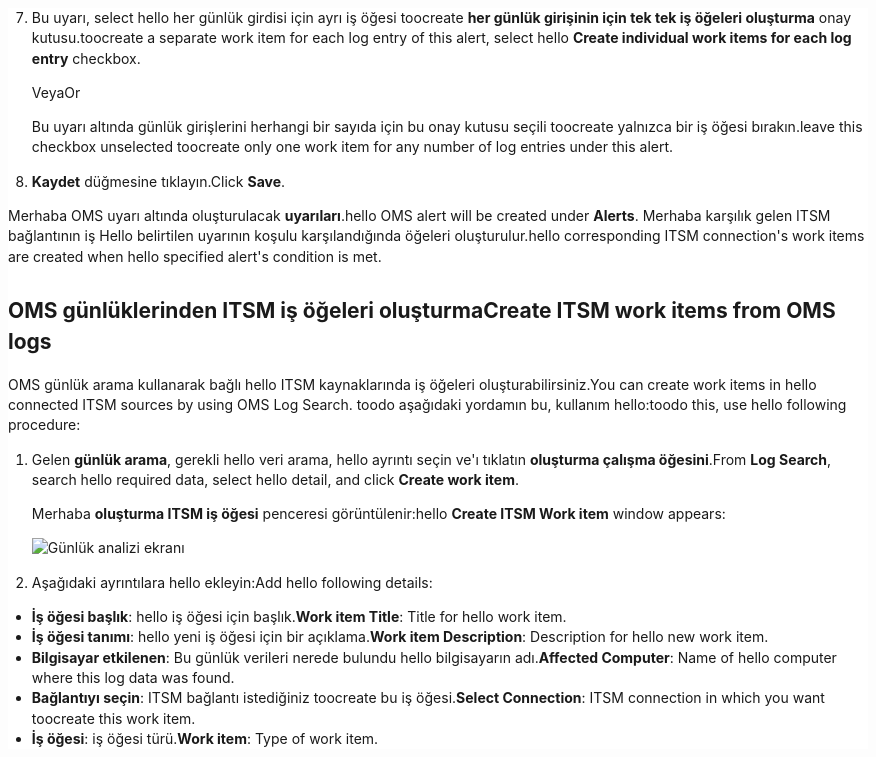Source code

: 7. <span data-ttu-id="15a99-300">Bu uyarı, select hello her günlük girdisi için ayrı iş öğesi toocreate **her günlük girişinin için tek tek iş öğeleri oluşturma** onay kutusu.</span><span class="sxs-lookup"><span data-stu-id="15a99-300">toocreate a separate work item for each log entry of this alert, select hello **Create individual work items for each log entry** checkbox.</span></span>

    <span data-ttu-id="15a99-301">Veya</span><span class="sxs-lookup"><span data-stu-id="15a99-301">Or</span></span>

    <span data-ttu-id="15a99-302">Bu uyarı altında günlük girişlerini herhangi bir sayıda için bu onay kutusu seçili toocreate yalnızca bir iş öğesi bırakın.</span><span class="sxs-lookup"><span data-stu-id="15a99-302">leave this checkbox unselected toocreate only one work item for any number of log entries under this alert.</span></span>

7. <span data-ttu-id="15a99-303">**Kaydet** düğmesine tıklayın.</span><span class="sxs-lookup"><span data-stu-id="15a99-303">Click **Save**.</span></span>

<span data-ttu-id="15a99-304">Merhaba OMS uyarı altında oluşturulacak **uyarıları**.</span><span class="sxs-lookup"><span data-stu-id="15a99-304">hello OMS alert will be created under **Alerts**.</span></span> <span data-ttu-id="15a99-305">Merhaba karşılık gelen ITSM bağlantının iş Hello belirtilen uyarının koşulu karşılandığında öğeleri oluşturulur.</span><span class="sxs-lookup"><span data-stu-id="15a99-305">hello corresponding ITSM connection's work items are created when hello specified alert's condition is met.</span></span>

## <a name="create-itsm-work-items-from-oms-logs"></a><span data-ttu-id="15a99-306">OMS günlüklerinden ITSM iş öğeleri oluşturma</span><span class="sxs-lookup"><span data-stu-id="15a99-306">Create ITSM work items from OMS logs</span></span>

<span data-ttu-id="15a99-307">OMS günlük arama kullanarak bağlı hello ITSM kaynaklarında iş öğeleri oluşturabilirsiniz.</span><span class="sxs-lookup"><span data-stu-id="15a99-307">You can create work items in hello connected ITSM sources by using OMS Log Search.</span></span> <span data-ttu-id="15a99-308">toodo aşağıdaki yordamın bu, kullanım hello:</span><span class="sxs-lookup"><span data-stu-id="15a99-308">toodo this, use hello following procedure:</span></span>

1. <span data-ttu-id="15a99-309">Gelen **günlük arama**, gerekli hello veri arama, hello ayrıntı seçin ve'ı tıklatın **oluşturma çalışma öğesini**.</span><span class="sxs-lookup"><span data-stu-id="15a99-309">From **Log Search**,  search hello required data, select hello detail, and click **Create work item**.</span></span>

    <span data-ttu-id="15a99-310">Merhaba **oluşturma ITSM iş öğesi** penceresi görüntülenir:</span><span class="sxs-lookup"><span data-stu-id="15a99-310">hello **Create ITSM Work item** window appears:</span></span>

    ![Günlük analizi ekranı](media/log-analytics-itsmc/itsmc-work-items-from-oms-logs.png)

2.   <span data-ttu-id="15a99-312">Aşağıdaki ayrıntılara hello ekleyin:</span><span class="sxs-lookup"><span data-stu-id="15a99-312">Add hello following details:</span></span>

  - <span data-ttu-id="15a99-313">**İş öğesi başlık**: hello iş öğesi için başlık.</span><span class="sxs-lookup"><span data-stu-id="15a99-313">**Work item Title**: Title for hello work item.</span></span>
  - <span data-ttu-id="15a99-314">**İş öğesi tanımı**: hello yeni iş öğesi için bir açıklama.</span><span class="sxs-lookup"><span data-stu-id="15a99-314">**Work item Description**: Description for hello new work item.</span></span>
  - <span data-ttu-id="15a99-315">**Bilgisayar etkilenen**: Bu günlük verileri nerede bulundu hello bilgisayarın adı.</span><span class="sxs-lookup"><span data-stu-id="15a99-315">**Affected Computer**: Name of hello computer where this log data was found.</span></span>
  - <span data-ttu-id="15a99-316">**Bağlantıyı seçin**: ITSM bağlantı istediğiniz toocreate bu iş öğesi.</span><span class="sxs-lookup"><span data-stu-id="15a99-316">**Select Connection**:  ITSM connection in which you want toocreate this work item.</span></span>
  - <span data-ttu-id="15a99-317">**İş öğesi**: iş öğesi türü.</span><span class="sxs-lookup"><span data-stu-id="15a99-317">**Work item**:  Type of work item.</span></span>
---
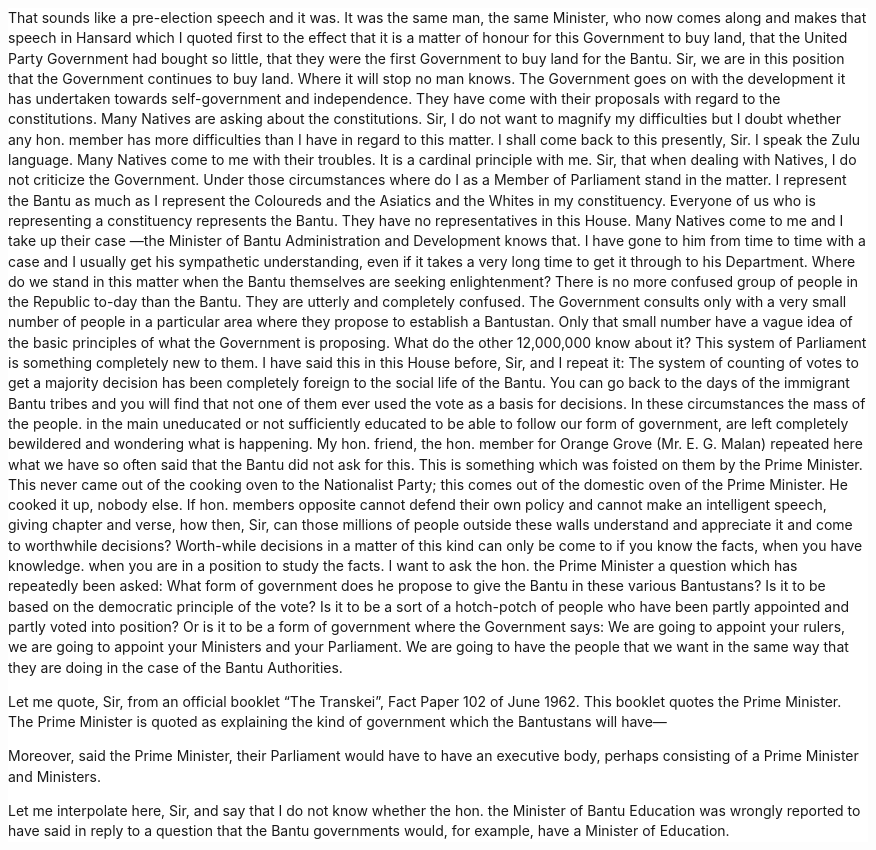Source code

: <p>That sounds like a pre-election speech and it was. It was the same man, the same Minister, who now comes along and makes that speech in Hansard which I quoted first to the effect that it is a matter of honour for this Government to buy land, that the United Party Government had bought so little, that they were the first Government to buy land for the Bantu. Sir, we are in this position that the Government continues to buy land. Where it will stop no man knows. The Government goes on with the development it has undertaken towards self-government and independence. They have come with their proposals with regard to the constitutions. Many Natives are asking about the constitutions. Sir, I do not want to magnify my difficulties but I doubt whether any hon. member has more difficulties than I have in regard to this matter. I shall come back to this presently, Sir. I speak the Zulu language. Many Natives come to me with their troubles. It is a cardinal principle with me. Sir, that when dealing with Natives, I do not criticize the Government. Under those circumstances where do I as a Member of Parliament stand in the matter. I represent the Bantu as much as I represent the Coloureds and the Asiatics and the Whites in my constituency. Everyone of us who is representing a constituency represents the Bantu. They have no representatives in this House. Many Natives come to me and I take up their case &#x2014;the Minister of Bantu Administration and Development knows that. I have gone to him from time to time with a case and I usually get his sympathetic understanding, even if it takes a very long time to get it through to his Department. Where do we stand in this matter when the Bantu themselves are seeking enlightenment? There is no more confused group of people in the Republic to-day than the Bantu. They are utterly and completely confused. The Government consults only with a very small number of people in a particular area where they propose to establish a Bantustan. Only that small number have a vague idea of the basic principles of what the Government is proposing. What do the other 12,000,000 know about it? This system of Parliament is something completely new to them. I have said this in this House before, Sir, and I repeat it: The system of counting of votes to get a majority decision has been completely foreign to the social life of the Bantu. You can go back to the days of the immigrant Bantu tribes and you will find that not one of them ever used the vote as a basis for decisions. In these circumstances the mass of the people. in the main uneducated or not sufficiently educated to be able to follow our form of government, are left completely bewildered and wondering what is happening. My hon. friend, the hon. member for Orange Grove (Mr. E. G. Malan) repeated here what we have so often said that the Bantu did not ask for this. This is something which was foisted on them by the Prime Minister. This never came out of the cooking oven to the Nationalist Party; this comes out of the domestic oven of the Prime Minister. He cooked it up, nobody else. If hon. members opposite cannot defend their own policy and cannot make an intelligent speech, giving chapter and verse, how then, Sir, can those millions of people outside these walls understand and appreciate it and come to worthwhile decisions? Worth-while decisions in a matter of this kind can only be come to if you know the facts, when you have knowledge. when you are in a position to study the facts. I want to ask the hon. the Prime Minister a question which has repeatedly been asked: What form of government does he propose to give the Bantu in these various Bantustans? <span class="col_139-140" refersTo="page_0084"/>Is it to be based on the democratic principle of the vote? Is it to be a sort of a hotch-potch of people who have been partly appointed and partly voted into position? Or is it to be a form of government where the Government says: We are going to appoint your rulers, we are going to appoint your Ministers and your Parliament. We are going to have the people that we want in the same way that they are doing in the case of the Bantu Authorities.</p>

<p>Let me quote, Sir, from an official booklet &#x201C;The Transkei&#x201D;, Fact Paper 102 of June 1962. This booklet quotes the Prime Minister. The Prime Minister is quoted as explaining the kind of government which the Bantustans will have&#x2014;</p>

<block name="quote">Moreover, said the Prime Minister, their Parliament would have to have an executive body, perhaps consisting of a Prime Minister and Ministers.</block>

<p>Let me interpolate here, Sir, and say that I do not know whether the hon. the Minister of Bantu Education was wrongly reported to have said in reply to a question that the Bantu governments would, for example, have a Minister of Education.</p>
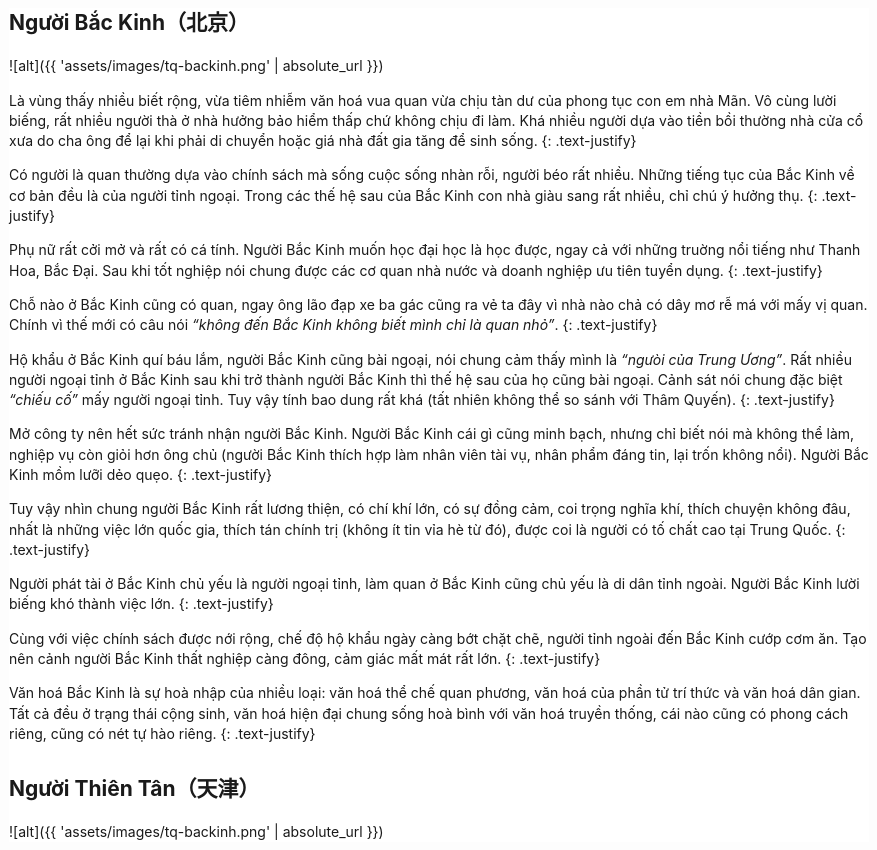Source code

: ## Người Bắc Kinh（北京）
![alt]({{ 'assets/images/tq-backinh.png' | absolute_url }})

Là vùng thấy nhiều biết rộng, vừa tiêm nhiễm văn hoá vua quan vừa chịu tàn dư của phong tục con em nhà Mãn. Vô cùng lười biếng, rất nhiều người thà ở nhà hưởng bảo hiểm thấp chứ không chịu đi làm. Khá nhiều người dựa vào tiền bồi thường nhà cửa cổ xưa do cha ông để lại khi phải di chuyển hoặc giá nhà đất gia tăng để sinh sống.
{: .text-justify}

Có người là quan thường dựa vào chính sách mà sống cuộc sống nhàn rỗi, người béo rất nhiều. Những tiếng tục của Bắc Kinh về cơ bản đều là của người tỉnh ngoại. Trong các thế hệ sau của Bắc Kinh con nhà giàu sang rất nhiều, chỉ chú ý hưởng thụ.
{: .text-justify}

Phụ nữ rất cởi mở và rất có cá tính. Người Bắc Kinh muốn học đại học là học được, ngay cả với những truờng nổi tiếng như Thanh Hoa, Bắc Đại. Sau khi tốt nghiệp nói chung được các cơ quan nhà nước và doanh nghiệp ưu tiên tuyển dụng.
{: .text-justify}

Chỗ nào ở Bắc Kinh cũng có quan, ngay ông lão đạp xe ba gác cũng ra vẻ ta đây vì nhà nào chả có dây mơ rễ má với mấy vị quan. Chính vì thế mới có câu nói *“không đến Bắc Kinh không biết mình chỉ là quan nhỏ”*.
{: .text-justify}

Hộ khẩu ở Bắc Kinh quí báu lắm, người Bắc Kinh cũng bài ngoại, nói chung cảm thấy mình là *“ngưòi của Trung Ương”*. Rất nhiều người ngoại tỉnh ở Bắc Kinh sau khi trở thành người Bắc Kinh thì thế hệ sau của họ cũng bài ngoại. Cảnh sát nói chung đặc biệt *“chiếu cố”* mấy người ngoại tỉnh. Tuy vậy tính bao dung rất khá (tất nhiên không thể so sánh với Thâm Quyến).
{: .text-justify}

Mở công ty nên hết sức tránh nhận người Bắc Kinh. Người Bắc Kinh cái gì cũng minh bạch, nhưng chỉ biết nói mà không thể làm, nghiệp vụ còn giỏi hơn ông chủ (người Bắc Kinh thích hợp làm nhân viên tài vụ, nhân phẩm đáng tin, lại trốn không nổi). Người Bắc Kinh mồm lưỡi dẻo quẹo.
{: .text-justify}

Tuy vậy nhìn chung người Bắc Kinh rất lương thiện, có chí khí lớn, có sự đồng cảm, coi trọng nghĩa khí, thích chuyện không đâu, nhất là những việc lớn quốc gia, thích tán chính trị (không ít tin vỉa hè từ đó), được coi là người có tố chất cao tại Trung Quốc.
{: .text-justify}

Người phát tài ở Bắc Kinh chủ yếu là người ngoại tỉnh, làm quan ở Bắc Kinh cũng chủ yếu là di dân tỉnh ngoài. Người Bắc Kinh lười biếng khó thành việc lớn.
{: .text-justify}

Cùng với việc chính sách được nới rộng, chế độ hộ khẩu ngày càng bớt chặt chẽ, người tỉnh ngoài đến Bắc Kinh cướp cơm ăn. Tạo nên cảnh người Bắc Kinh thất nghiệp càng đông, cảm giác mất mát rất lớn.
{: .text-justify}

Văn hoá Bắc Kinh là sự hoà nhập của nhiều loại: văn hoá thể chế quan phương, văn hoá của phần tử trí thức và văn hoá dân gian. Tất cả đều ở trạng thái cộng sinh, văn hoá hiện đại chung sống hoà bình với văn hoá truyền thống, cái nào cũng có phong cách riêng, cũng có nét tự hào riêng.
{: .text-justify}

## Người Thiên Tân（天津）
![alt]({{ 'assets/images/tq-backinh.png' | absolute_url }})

• Exercise: Each line of the records with the word "biếng" in it is to be copied.

• Finished task:
Là vùng thấy nhiều biết rộng, vừa tiêm nhiễm văn hoá vua quan vừa chịu tàn dư của phong tục con em nhà Mãn. Vô cùng lười biếng, rất nhiều người thà ở nhà hưởng bảo hiểm thấp chứ không chịu đi làm. Khá nhiều người dựa vào tiền bồi thường nhà cửa cổ xưa do cha ông để lại khi phải di chuyển hoặc giá nhà đất gia tăng để sinh sống.
Người phát tài ở Bắc Kinh chủ yếu là người ngoại tỉnh, làm quan ở Bắc Kinh cũng chủ yếu là di dân tỉnh ngoài. Người Bắc Kinh lười biếng khó thành việc lớn.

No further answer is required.